ANKARA – Türkiye’de yaklaşık 7 milyon çalışan başta olmak üzere toplumun genelini ilgilendiren taban fiyat orta artırımla yüzde 30 artırılarak 5 bin 500 liraya çıkarıldı.
Asgari fiyatın artırımlı meblağı daha şimdiden temel tüketim eserlerine yapılan fahiş artırımlarla erirken, çalışana vereceği minimum fiyatı çok bulan birçok işyeri, yasa dışı yollara başvuruyor.
Özellikle son artırım ile birlikte çalışana minimum fiyat ödememek için farklı formüller deneyen patronlardan kimileri yatırdığı fiyatın bir kısmını elden geri alırken, kimisi de çalışma saatlerini artırıp fazla mesai fiyatlarını ödemiyor.

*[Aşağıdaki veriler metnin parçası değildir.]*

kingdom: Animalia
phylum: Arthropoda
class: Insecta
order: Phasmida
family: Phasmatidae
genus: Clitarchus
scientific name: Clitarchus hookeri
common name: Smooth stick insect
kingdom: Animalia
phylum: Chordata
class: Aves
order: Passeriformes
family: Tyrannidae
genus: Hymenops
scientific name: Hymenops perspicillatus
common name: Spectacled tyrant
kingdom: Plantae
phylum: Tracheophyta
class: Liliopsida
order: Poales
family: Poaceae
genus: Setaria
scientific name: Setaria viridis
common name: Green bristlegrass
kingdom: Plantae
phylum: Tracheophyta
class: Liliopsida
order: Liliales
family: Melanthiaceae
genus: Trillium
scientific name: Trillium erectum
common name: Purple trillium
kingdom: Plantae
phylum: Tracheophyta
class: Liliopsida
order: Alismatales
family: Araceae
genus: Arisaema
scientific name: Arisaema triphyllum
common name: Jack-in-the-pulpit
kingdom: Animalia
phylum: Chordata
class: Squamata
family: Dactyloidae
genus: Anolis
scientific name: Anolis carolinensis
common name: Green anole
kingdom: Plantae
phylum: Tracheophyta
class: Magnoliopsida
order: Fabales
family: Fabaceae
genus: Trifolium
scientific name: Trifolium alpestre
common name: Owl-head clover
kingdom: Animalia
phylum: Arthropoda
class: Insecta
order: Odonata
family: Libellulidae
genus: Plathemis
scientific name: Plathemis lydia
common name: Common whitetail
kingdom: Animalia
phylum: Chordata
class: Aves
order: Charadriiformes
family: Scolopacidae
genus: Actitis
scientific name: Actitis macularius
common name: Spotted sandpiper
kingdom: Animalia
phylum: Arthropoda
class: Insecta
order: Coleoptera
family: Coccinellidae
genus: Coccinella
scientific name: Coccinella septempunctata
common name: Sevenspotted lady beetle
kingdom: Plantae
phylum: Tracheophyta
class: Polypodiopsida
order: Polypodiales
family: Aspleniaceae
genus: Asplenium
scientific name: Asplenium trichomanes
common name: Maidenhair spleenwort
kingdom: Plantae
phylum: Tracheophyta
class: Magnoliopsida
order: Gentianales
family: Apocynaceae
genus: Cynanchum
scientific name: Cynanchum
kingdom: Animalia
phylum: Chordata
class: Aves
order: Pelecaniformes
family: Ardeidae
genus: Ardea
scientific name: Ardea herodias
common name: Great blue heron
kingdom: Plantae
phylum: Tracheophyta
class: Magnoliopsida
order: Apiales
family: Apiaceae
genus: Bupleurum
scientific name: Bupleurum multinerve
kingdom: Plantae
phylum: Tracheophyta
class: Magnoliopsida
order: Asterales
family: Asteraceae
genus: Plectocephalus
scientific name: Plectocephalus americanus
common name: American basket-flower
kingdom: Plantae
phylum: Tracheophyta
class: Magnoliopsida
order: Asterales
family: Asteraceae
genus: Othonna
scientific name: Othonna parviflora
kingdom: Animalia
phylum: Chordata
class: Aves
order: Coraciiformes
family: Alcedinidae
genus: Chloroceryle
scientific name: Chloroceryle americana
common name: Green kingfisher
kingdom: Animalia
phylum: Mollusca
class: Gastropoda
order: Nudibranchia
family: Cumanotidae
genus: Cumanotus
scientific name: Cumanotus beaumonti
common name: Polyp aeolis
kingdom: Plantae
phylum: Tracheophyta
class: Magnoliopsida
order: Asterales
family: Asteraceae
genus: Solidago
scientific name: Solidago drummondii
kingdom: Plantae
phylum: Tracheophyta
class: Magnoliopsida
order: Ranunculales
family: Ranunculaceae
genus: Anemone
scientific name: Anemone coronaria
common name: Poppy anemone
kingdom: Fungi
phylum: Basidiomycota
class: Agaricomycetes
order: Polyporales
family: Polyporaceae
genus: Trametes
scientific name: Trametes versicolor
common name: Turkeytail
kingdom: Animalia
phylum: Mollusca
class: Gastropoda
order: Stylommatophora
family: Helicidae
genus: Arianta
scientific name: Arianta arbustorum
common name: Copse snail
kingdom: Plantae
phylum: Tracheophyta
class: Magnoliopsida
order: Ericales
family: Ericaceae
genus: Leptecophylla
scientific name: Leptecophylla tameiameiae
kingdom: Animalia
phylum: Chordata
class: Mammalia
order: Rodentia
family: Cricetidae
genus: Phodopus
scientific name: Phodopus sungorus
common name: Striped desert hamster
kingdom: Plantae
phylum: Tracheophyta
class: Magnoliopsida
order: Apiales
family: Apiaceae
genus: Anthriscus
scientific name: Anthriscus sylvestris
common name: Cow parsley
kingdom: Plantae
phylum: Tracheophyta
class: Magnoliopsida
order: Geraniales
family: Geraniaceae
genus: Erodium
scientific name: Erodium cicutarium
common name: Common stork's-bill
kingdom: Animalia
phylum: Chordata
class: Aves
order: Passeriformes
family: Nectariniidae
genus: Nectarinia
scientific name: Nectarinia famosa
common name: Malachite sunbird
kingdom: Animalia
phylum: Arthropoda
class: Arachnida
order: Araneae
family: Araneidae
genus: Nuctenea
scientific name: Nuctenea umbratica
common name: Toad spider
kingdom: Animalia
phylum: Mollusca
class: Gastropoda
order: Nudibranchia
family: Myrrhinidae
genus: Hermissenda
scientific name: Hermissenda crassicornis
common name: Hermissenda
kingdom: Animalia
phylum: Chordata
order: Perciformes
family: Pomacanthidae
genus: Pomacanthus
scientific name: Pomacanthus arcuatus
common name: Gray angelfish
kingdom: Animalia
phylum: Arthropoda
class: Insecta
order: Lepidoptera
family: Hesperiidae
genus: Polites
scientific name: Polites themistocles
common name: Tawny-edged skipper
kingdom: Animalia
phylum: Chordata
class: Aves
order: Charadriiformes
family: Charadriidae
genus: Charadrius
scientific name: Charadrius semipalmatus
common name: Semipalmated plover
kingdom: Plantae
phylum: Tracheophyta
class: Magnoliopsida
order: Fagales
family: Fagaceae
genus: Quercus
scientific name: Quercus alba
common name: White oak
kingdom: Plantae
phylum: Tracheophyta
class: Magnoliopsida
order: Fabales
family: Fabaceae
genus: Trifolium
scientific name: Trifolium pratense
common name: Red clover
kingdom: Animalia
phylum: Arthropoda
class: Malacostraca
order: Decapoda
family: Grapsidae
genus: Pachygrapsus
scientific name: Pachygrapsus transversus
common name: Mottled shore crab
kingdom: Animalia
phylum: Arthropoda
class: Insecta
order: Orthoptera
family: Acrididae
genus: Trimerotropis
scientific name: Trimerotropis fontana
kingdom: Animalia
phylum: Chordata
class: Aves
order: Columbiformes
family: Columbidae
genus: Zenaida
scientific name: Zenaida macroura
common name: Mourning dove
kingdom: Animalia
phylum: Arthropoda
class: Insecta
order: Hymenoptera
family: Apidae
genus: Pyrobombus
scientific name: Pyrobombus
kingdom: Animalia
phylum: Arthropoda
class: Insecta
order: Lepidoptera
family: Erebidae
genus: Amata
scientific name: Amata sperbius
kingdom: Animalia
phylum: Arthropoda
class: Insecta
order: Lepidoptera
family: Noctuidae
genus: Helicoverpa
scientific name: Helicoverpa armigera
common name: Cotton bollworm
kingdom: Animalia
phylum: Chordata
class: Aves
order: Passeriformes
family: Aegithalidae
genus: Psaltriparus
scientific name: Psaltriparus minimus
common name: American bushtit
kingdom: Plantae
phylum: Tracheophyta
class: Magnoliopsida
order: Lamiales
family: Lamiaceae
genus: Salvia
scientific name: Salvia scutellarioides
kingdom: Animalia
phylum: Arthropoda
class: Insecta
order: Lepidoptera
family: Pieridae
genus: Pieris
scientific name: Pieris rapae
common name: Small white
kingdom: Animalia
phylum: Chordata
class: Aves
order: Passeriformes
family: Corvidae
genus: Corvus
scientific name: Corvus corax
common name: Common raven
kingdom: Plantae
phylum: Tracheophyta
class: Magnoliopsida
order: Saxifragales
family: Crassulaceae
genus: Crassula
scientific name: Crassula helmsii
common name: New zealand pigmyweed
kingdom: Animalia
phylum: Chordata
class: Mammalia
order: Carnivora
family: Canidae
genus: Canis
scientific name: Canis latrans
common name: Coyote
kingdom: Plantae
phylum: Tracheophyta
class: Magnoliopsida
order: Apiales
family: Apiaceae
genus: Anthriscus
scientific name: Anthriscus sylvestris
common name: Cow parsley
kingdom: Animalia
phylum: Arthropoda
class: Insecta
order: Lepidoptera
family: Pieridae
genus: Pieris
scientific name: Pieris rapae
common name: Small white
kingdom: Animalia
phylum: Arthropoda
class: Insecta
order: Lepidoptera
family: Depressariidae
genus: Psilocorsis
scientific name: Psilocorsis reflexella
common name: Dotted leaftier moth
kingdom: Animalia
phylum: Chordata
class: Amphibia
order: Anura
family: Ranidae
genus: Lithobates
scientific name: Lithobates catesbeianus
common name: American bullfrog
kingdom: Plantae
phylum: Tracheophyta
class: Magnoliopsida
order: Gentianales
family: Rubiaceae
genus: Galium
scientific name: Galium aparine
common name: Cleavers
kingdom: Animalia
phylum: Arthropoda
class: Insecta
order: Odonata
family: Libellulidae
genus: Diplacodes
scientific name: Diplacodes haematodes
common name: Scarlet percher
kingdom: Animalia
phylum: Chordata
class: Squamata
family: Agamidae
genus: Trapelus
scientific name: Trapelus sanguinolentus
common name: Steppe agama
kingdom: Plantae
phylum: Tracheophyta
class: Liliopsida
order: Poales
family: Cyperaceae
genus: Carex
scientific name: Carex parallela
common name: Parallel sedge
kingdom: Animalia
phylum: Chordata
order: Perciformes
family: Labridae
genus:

‘KAYIT DIŞI ÇALIŞTIRMA, EKSİK ÜCRET’
Birleşik Kamu İş Konfederasyonu Lideri Mehmet Balık, bu durumun uzun vakittir sorun yarattığını, fakat son periyotta daha da artığına vurgu yaptı. Yaşanan ekonomik krizin her alanda derinleştiğini söz eden Balık, “Asgari fiyata yapılan artırım patron ortasında şikayetleri artırdı. Zira çalışan başına ödenen maliyet de yükseldi. Bu yüzden kayıt dışı çalıştırma, eksik fiyat yatırma sayısı da bu periyotta arttı. Bize gelen şikayetler de bir artış kelam konusu. Bu kapsamda kontrolün artırılmasının yanında yeni iş alanları açılmalıdır. İktisat makûs, işsizlik yüksekken bu üzere durumlar ile çok karşılaşırız” dedi.
‘MAAŞIM HALA İKİ DEVİR EVVELKİ TABAN FİYATTA KALDI’
Maaşı minimum fiyattan gösterilip fakat taban fiyat alamayan emekçilerden biri Mersin’de faaliyet gösteren özel bir okulda bilgi süreç sorumlusu olarak misyon yapan Sevda Aral.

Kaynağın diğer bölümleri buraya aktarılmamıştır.